Für die bis dato von der eigenen Klasse überzeugten Profis und die Tausenden mit Campingwagen, Auto und Flugzeug nach Charkow gereisten Fans aus dem Nachbarland ist das frühe Aus eine Horrorvorstellung. Für den glücklichen Dänen-Trainer Morten Olsen hingegen ein durchaus denkbares Szenario, genauso wie der eigene Einzug ins Viertelfinale. „Wir haben jetzt eine gute Ausgangsbasis. Wenn wir unseren höchsten Level wieder erreichen und etwas Glück haben, können wir auch Portugal bezwingen“, befand der 62-Jährige bestens gelaunt.
In jeder Situation merkt man den vor 20 Jahren als Nachrücker zum EM-Titel gestürmten Dänen an, wie sie ihre Außenseiterrolle genießen. Schon vor der „fantastischen Teamleistung“ (Olsen) und dem ersten „richtigen“ Sieg gegen Holland seit 45 Jahren - 1992 bezwang Dänemark die Niederlande im EM-Halbfinale nach Elfmeterschießen - hatte der gewiefte Coach dem Gegner sämtliche Last des Gewinnen-Müssens auferlegt. „Ich möchte nicht in den holländischen Schuhen stecken. Sie müssen Europameister werden, alles andere wäre für sie eine Enttäuschung. Das kann ich von uns nicht sagen“, meinte Olsen.
Ausgerechnet Michael Krohn-Dehli, der acht Jahre lang in der Ehrendivision für RKC Waalwijk, Sparta Rotterdam und Ajax Amsterdam spielte und es aufgrund großer Verletzungsprobleme nur auf 64 Spiele brachte, erwies sich mit seinem Siegtreffer (24.) vor 35 923 Zuschauern im Metalist-Stadion als Oranje-Stimmungstöter. „Genugtuung“ verspüre er nicht, meinte der vom französischen Weltmeister Christian Karembeu offiziell zum Spieler des Spiels gekürte 29-Jährige. „Aber es ist schon schön. Ich habe eine holländische Freundin und noch viele Freunde dort. Sie werden sich für mich freuen“, meinte der Profi aus Bröndby.

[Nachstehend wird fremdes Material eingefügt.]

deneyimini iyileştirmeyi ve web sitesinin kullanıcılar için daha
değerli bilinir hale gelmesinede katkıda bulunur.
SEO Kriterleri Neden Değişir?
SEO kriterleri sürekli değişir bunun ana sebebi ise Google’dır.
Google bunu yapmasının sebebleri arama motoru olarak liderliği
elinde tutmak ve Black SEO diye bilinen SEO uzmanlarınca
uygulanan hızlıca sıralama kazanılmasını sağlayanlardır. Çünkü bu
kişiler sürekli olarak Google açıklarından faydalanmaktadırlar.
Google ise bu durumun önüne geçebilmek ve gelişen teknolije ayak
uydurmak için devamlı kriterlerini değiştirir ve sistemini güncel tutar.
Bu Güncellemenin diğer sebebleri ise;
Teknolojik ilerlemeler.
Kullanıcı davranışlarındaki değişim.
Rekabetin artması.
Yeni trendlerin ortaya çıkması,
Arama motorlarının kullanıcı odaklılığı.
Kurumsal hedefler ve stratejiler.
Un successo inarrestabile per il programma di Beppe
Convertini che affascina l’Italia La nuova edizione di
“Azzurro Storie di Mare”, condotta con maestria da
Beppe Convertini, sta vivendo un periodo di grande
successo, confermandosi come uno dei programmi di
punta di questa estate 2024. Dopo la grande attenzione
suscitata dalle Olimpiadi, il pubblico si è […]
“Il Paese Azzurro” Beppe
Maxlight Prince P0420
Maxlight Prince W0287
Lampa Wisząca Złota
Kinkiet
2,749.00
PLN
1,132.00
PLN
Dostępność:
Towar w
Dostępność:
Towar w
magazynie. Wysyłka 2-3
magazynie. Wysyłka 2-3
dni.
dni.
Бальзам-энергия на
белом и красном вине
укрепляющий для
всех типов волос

Van Marwijk musste mit ansehen, wie die Offensiv-Power seines Teams fast im Minutentakt erfolglos verpuffte. Chancen zuhauf erspielte sich der Edelsturm mit Arjen Robben, Wesley Sneijder, Robin van Persie und Ibrahim Afellay. „Der Ball wollte einfach nicht rein“, jammerte van Marwijk, „das ist bitter, aber so ist es.“ Sein Team habe „viel mehr Energie und Kraft verbraucht“ als der defensiv und auf Konter bedachte Kontrahent. „Aber deswegen kann ich meiner Mannschaft, die so viel besser war und viele Chancen kreierte, doch nicht sagen, dass sie auch so spielen soll.“
Der 70 Minuten auf der Bank schmorende Bundesliga-Torschützenkönig Klaas-Jan Huntelaar konnte sich ein ungläubiges Schmunzeln nicht verkneifen, als sein Sturmkonkurrent van Persie in der 49. Minute in abermals aussichtsreicher Position sogar am Ball vorbeisäbelte - eine symptomatische Szene. Und selbst den einzigen Fehler von Dänen-Keeper Stephan Andersen, dessen Pass direkt bei Robben landete, konnte man nicht nutzen. Der Schuss des Bayern-Stürmers landete nur am Pfosten.